[TASK PROMPT]: From the line containing "place where they" down to the line containing "possible to implement", copy out the entries below exactly, both lines included, and nothing else; pictures do not belong in the copy.

***** DATA TO USE

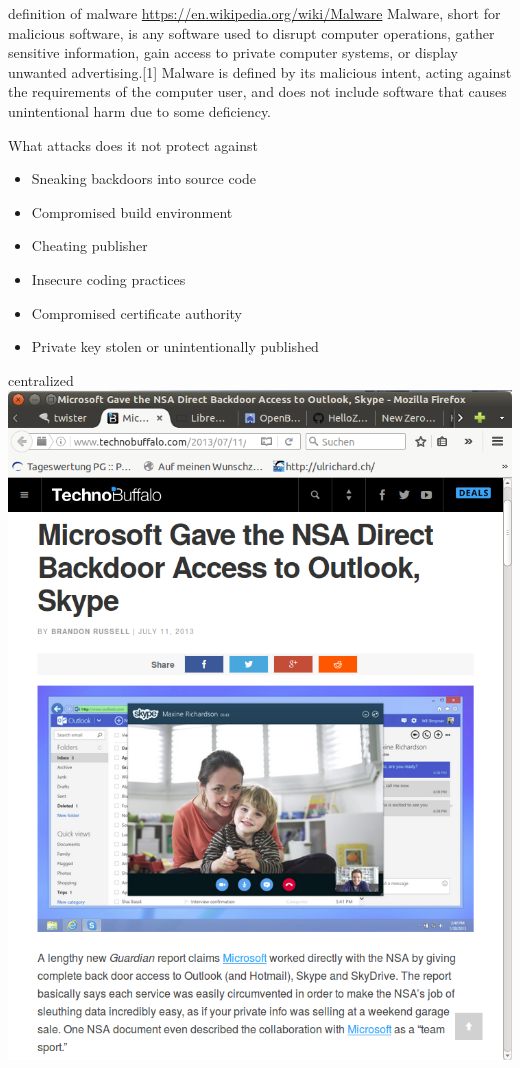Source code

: \documentclass[11pt]{beamer}
\begin{document}
\begin{frame}{definition of malware}
\href{https://en.wikipedia.org/wiki/Malware}{https://en.wikipedia.org/wiki/Malware}
Malware, short for malicious software, is any software used to disrupt computer operations, gather sensitive information, gain access to private computer systems, or display unwanted advertising.[1] Malware is defined by its malicious intent, acting against the requirements of the computer user, and does not include software that causes unintentional harm due to some deficiency.
\end{frame}

\begin{frame}{What attacks does it not protect against}
\begin{itemize}
\item Sneaking backdoors into source code
\item Compromised build environment
\item Cheating publisher
\item Insecure coding practices
\item Compromised certificate authority
\item Private key stolen or unintentionally published
\end{itemize}
\end{frame}

\begin{frame}{centralized}
\includegraphics[scale=0.2]{skype.png}
\end{frame}
\end{document}
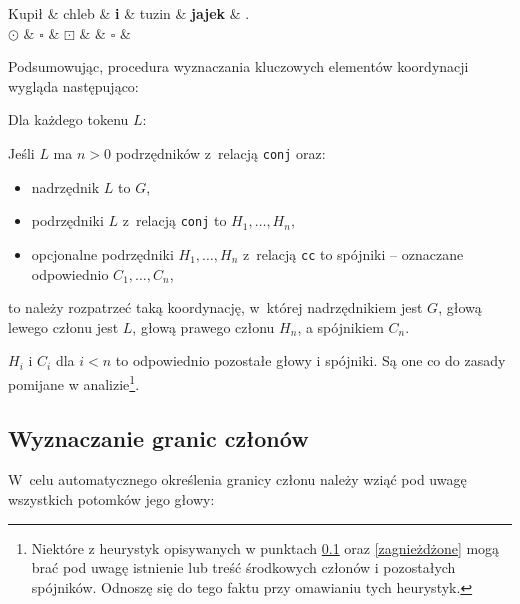 \begin{exe}
\ex \label{C}
\begin{dependency}[baseline=0.9ex]
\begin{deptext}[column sep=1em, row sep=.1ex]
Kupił \& chleb \& \textbf{i} \& tuzin \& \textbf{jajek} \& .  \\ 
$\odot$ \& $\square$ \& \textbf{$\boxdot$} \& \& $\square$ \& \\ 
\end{deptext}
\end{dependency}
\end{exe}

Podsumowując, procedura wyznaczania kluczowych elementów koordynacji wygląda następująco:

\begin{exe}
\ex 	\label{procedura}
Dla każdego tokenu $L$:

Jeśli $L$ ma $n>0$ podrzędników z~relacją \texttt{conj} oraz:

\begin{itemize}
\item nadrzędnik $L$ to $G$,
\item podrzędniki $L$ z~relacją \texttt{conj} to $H_{1}, \ldots , H_{n}$,
\item opcjonalne podrzędniki $H_{1}, \ldots , H_{n}$ z~relacją \texttt{cc} to spójniki -- oznaczane odpowiednio $C_{1}, \ldots , C_{n}$,
\end{itemize}

to należy rozpatrzeć taką koordynację, w~której nadrzędnikiem jest $G$, głową lewego członu jest $L$, głową prawego członu $H_{n}$, a spójnikiem $C_{n}$.
\end{exe}

$H_{i}$ i $C_{i}$ dla $i<n$ to odpowiednio pozostałe głowy i spójniki. Są one co do zasady pomijane w analizie\footnote{
Niektóre z heurystyk opisywanych w punktach \ref{heurystyki} oraz \ref{zagnieżdżone} mogą brać pod uwagę istnienie lub treść środkowych członów i pozostałych spójników. Odnoszę się do tego faktu przy omawianiu tych heurystyk.}.


\subsection{Wyznaczanie granic członów} \label{heurystyki}

W~celu automatycznego określenia granicy członu należy wziąć pod uwagę wszystkich potomków jego głowy:

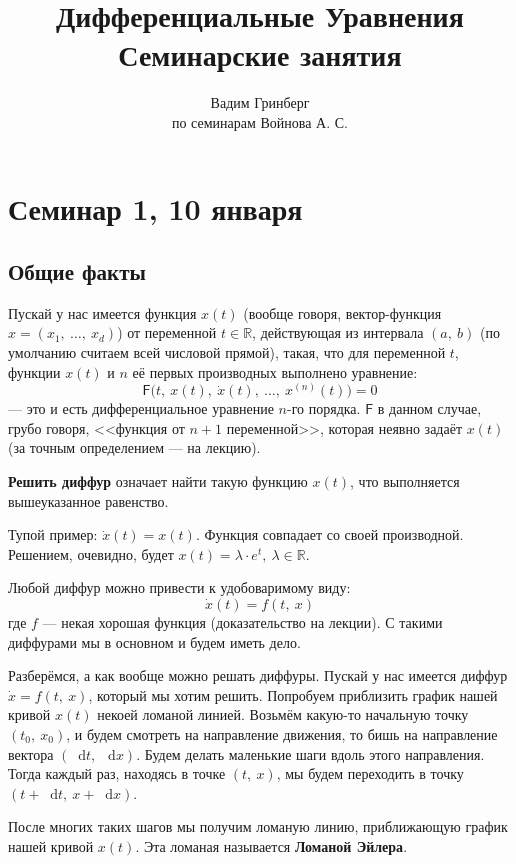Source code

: \documentclass[a4paper,12pt]{article}
\title{\Huge{Дифференциальные Уравнения \\ Семинарские занятия}}
\author{Вадим Гринберг \\ по семинарам Войнова А. С.}
\date{}
\newcommand{\R}{\mathbb{R}}
\renewcommand*\d{\mathop{}\!\mathrm{d}}
\newcommand{\dx}{\dot{x}}
\newcommand{\F}{\mathsf{F}}
\begin{document}
\maketitle
\tableofcontents
\newpage

\section{Семинар 1, 10 января}

\subsection{Общие факты}
Пускай у нас имеется функция $x(t)$ (вообще говоря, вектор-функция $x = (x_1,\ \ldots,\ x_d)$) от переменной $t \in \R$, действующая из интервала $(a,\ b)$ (по умолчанию считаем всей числовой прямой), такая, что для переменной $t$, функции $x(t)$ и $n$ её первых производных выполнено уравнение:
\[\F\big(t,\ x(t),\ \dot{x}(t),\ \ldots,\ x^{(n)}(t)\big) = 0\] --- это и есть дифференциальное уравнение $n$-го порядка. $\F$ в данном случае, грубо говоря, <<функция от $n + 1$ переменной>>, которая неявно задаёт $x(t)$ (за точным определением --- на лекцию). 

\textbf{Решить диффур} означает найти такую функцию $x(t)$, что выполняется вышеуказанное равенство.

Тупой пример: $\dx(t) = x(t)$. Функция совпадает со своей производной. Решением, очевидно, будет $x(t) = \lambda \cdot e^t,\ \lambda \in \R$.

Любой диффур можно привести к удобоваримому виду: \[\dx(t) = f(t,\ x)\] где $f$ --- некая хорошая функция (доказательство на лекции). С такими диффурами мы в основном и будем иметь дело.

Разберёмся, а как вообще можно решать диффуры. Пускай у нас имеется диффур $\dx = f(t,\ x)$, который мы хотим решить. Попробуем приблизить график нашей кривой $x(t)$ некоей ломаной линией. Возьмём какую-то начальную точку $(t_0,\ x_0)$, и будем смотреть на направление движения, то бишь на направление вектора $(\d t,\ \d x)$. Будем делать маленькие шаги вдоль этого направления. Тогда каждый раз, находясь в точке $(t,\ x)$, мы будем переходить в точку $(t + \d t,\ x + \d x)$. 

После многих таких шагов мы получим ломаную линию, приближающую график нашей кривой $x(t)$. Эта ломаная называется \textbf{Ломаной Эйлера}.
\end{document}
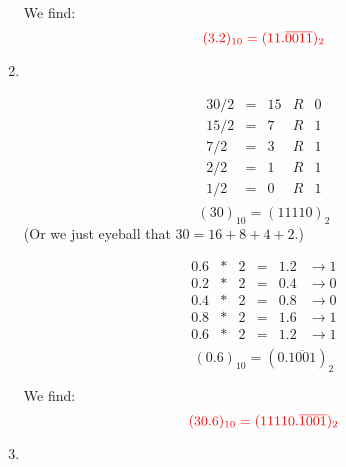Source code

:\documentclass[pdftex,11pt]{article}
\begin{document}
\begin{enumerate}
We find:
$$\color{red} (3.2)_{10} = (11.\overline{0011})_2 $$

\item 
~\\

\begin{minipage}{.4\textwidth}
$$
\begin{array}{rcrcc}
30/2  & = &    15 & R & 0 \\
15/2  & = &     7 & R & 1 \\
 7/2  & = &     3 & R & 1 \\
 2/2  & = &     1 & R & 1 \\
 1/2  & = &     0 & R & 1 \\
\end{array}
$$
$$(30)_{10} = (11110)_2$$
(Or we just eyeball that $30=16+8+4+2$.)
\end{minipage}
\begin{minipage}{.4\textwidth}
$$
\begin{array}{rcrccc}
0.6& *& 2   & = & 1.2 &    \rightarrow     1  \\
0.2& *& 2   & = & 0.4 &    \rightarrow     0  \\
0.4& *& 2   & = & 0.8 &    \rightarrow     0  \\
0.8& *& 2   & = & 1.6 &    \rightarrow     1  \\
\hline
0.6& *& 2   & = & 1.2 &    \rightarrow     1  \\
\end{array}
$$
$$ (0.6)_{10} = (0.\overline{1001})_2$$
\end{minipage}

We find:
$$\color{red} (30.6)_{10} = (11110.\overline{1001})_2 $$






\item 
~\\


\end{enumerate}
\end{document}

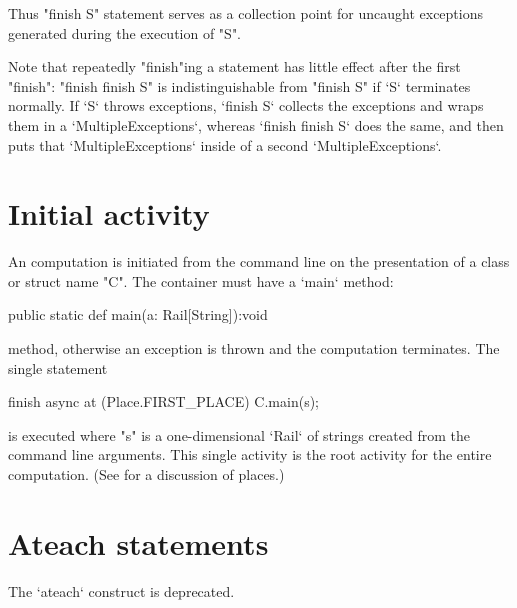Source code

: Thus \xcd"finish S" statement serves as a collection point for
uncaught exceptions generated during the execution of \xcd"S".

Note that repeatedly \xcd"finish"ing a statement has little effect after
the first \xcd"finish": \xcd"finish finish S" is indistinguishable
from \xcd"finish S" if \xcd`S` terminates normally.  If \xcd`S` throws
exceptions, \xcd`finish S` collects the exceptions and wraps them in a 
\xcd`MultipleExceptions`, whereas \xcd`finish finish S` does the same, and
then puts that \xcd`MultipleExceptions` inside of a second
\xcd`MultipleExceptions`. 


\section{Initial activity}\label{initial-computation}

An \Xten{} computation is initiated from the command line on the
presentation of a class or struct name \xcd"C". The container must have a 
\xcd`main` method: 
\begin{xtenmath}
public static def main(a: Rail[String]):void
\end{xtenmath}
method, 
otherwise an exception is thrown
and the computation terminates.  The single statement
\begin{xten}
finish async at (Place.FIRST_PLACE) {
  C.main(s);
}
\end{xten} 
\noindent is executed where \xcd"s" is a one-dimensional \xcd`Rail` of
strings created 
from the command line arguments. This single activity is the root activity
for the entire computation. (See  for a discussion of
places.)


\section{Ateach statements}\label{ateach-section}
\deprecated{} The \xcd`ateach` construct is deprecated.

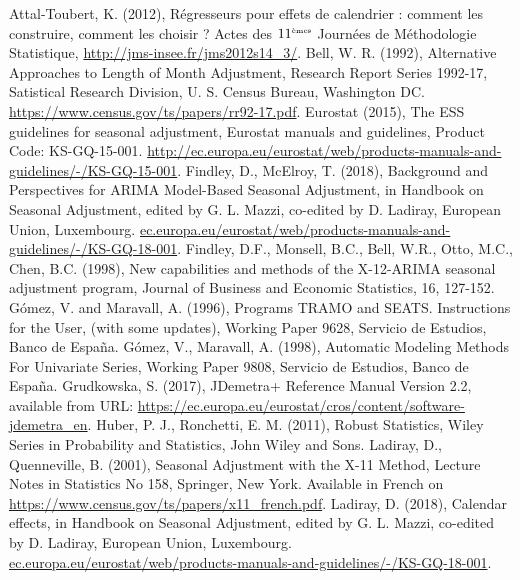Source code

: \documentclass[12pt, a4paper]{article}
\begin{document}
\nocite{*}
\begin{thebibliography}{999}
 Attal-Toubert, K. (2012), Régresseurs pour effets de calendrier : comment les construire, comment les choisir ? Actes des $11^{\mbox{\tiny èmes}}$ Journées de Méthodologie Statistique, \url{http://jms-insee.fr/jms2012s14_3/}.
 Bell, W. R. (1992), Alternative Approaches to Length of Month Adjustment, Research Report Series 1992-17, Satistical Research Division, U. S. Census Bureau, Washington DC. \url{https://www.census.gov/ts/papers/rr92-17.pdf}.
 Eurostat (2015), The ESS guidelines for seasonal adjustment, Eurostat manuals and guidelines, Product Code: KS-GQ-15-001. \url{http://ec.europa.eu/eurostat/web/products-manuals-and-guidelines/-/KS-GQ-15-001}.
 Findley, D., McElroy, T. (2018), Background and Perspectives for ARIMA Model-Based Seasonal Adjustment, in Handbook on Seasonal Adjustment, edited by G. L. Mazzi, co-edited by D. Ladiray, European Union, Luxembourg. \url{ec.europa.eu/eurostat/web/products-manuals-and-guidelines/-/KS-GQ-18-001}.
 Findley, D.F., Monsell, B.C., Bell, W.R., Otto, M.C., Chen, B.C. (1998), New capabilities and methods of the X-12-ARIMA seasonal adjustment program, Journal of Business and Economic Statistics, 16, 127-152.
 G\'{o}mez, V. and Maravall, A. (1996), Programs TRAMO and SEATS. Instructions for the User, (with some updates), Working Paper 9628, Servicio de Estudios, Banco de Espa\~{n}a.
 G\'{o}mez, V., Maravall, A. (1998), Automatic Modeling Methods For Univariate Series, Working Paper 9808, Servicio de Estudios, Banco de Espa\~{n}a.
 	Grudkowska, S. (2017),	JDemetra+ Reference Manual Version 2.2, available from URL: \url{https://ec.europa.eu/eurostat/cros/content/software-jdemetra_en}.
 Huber, P. J., Ronchetti, E. M. (2011), Robust Statistics, Wiley Series in Probability and Statistics, John Wiley and Sons.
 Ladiray, D., Quenneville, B. (2001), Seasonal Adjustment with the X-11 Method, Lecture Notes in Statistics No 158, Springer, New York. Available in French on \url{https://www.census.gov/ts/papers/x11_french.pdf}.
 Ladiray, D. (2018), Calendar effects, in Handbook on Seasonal Adjustment, edited by G. L. Mazzi, co-edited by D. Ladiray, European Union, Luxembourg. \url{ec.europa.eu/eurostat/web/products-manuals-and-guidelines/-/KS-GQ-18-001}.

\end{thebibliography}
\end{document}
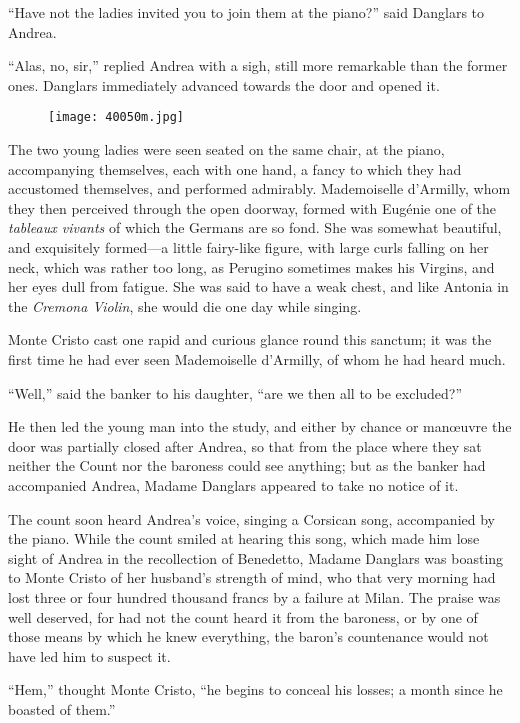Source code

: “Have not the ladies invited you to join them at the piano?” said
Danglars to Andrea.

“Alas, no, sir,” replied Andrea with a sigh, still more remarkable than
the former ones. Danglars immediately advanced towards the door and
opened it.

\begin{figure}[ht]
\texttt{[image: 40050m.jpg]}
\end{figure}

The two young ladies were seen seated on the same chair, at the piano,
accompanying themselves, each with one hand, a fancy to which they had
accustomed themselves, and performed admirably. Mademoiselle d’Armilly,
whom they then perceived through the open doorway, formed with Eugénie
one of the \textit{tableaux vivants} of which the Germans are so fond. She was
somewhat beautiful, and exquisitely formed—a little fairy-like figure,
with large curls falling on her neck, which was rather too long, as
Perugino sometimes makes his Virgins, and her eyes dull from fatigue.
She was said to have a weak chest, and like Antonia in the \textit{Cremona
Violin}, she would die one day while singing.

Monte Cristo cast one rapid and curious glance round this sanctum; it
was the first time he had ever seen Mademoiselle d’Armilly, of whom he
had heard much.

“Well,” said the banker to his daughter, “are we then all to be
excluded?”

He then led the young man into the study, and either by chance or
manœuvre the door was partially closed after Andrea, so that from the
place where they sat neither the Count nor the baroness could see
anything; but as the banker had accompanied Andrea, Madame Danglars
appeared to take no notice of it.

The count soon heard Andrea’s voice, singing a Corsican song,
accompanied by the piano. While the count smiled at hearing this song,
which made him lose sight of Andrea in the recollection of Benedetto,
Madame Danglars was boasting to Monte Cristo of her husband’s strength
of mind, who that very morning had lost three or four hundred thousand
francs by a failure at Milan. The praise was well deserved, for had not
the count heard it from the baroness, or by one of those means by which
he knew everything, the baron’s countenance would not have led him to
suspect it.

“Hem,” thought Monte Cristo, “he begins to conceal his losses; a month
since he boasted of them.”

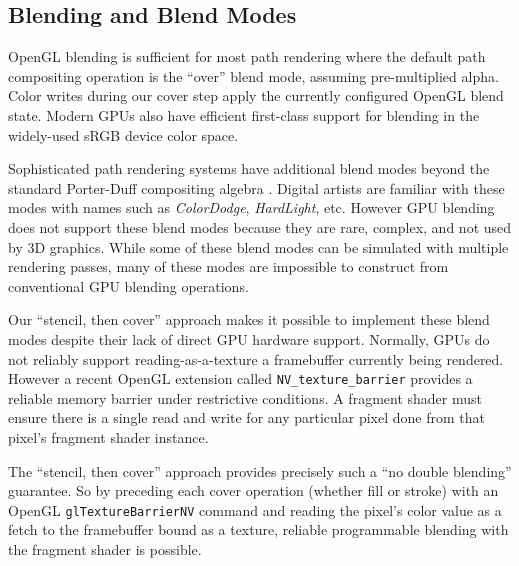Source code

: \subsection{Blending and Blend Modes}

OpenGL blending is sufficient for most path rendering where the
default path compositing operation is the ``over'' blend mode, assuming
pre-multiplied alpha.  Color writes during our cover step apply the
currently configured OpenGL blend state.
Modern GPUs also have efficient first-class support for blending in the
widely-used sRGB device color space.

%

Sophisticated path rendering systems have additional blend modes
\cite{SVG-Compositing-Spec} beyond the standard Porter-Duff compositing
algebra .  Digital artists are
familiar with these modes with names such as {\em ColorDodge}, {\em HardLight}, etc.
However GPU blending does not support these blend modes because they are
rare, complex, and not used by 3D graphics.  While some of these blend
modes can be simulated with multiple rendering passes, many of these modes
are impossible to construct from conventional GPU blending operations.

Our ``stencil, then cover'' approach makes it possible to implement
these blend modes despite their lack of direct GPU hardware support.
Normally, GPUs do not reliably support reading-as-a-texture a framebuffer
currently being rendered.  However a recent OpenGL extension called
{\tt NV\_texture\_barrier} \cite{TextureBarrier} provides a reliable memory
barrier under restrictive conditions.  A fragment shader must ensure
there is a single read and write for any particular pixel done from that
pixel's fragment shader instance.

The ``stencil, then cover'' approach provides precisely such a
``no double blending'' guarantee.  So by preceding each cover operation
(whether fill or stroke) with an OpenGL {\tt glTextureBarrierNV}  command and
reading the pixel's color value as a fetch to the framebuffer bound as
a texture, reliable programmable blending with the fragment shader is
possible.

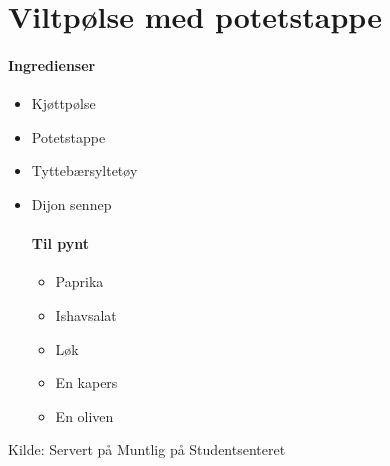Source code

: \section{﻿Viltpølse med potetstappe}


\paragraph{Ingredienser}
\begin{itemize}[noitemsep]
	\item Kjøttpølse
	\item Potetstappe
	\item Tyttebærsyltetøy
	\item Dijon sennep
	      \paragraph{Til pynt}
	      \begin{itemize}[noitemsep]
	      	\item Paprika
	      	\item Ishavsalat
	      	\item Løk
	      	\item En kapers
	      	\item En oliven
	      \end{itemize}
\end{itemize}

Kilde: Servert på Muntlig på Studentsenteret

**********

[SOLUTION FOR THIS TASK]:
place where they sat neither the Count nor the baroness could see
anything; but as the banker had accompanied Andrea, Madame Danglars
appeared to take no notice of it.

The count soon heard Andrea’s voice, singing a Corsican song,
accompanied by the piano. While the count smiled at hearing this song,
which made him lose sight of Andrea in the recollection of Benedetto,
Madame Danglars was boasting to Monte Cristo of her husband’s strength
of mind, who that very morning had lost three or four hundred thousand
francs by a failure at Milan. The praise was well deserved, for had not
the count heard it from the baroness, or by one of those means by which
he knew everything, the baron’s countenance would not have led him to
suspect it.

“Hem,” thought Monte Cristo, “he begins to conceal his losses; a month
since he boasted of them.”

Source code

: \subsection{Blending and Blend Modes}

OpenGL blending is sufficient for most path rendering where the
default path compositing operation is the ``over'' blend mode, assuming
pre-multiplied alpha.  Color writes during our cover step apply the
currently configured OpenGL blend state.
Modern GPUs also have efficient first-class support for blending in the
widely-used sRGB device color space.

%

Sophisticated path rendering systems have additional blend modes
\cite{SVG-Compositing-Spec} beyond the standard Porter-Duff compositing
algebra .  Digital artists are
familiar with these modes with names such as {\em ColorDodge}, {\em HardLight}, etc.
However GPU blending does not support these blend modes because they are
rare, complex, and not used by 3D graphics.  While some of these blend
modes can be simulated with multiple rendering passes, many of these modes
are impossible to construct from conventional GPU blending operations.

Our ``stencil, then cover'' approach makes it possible to implement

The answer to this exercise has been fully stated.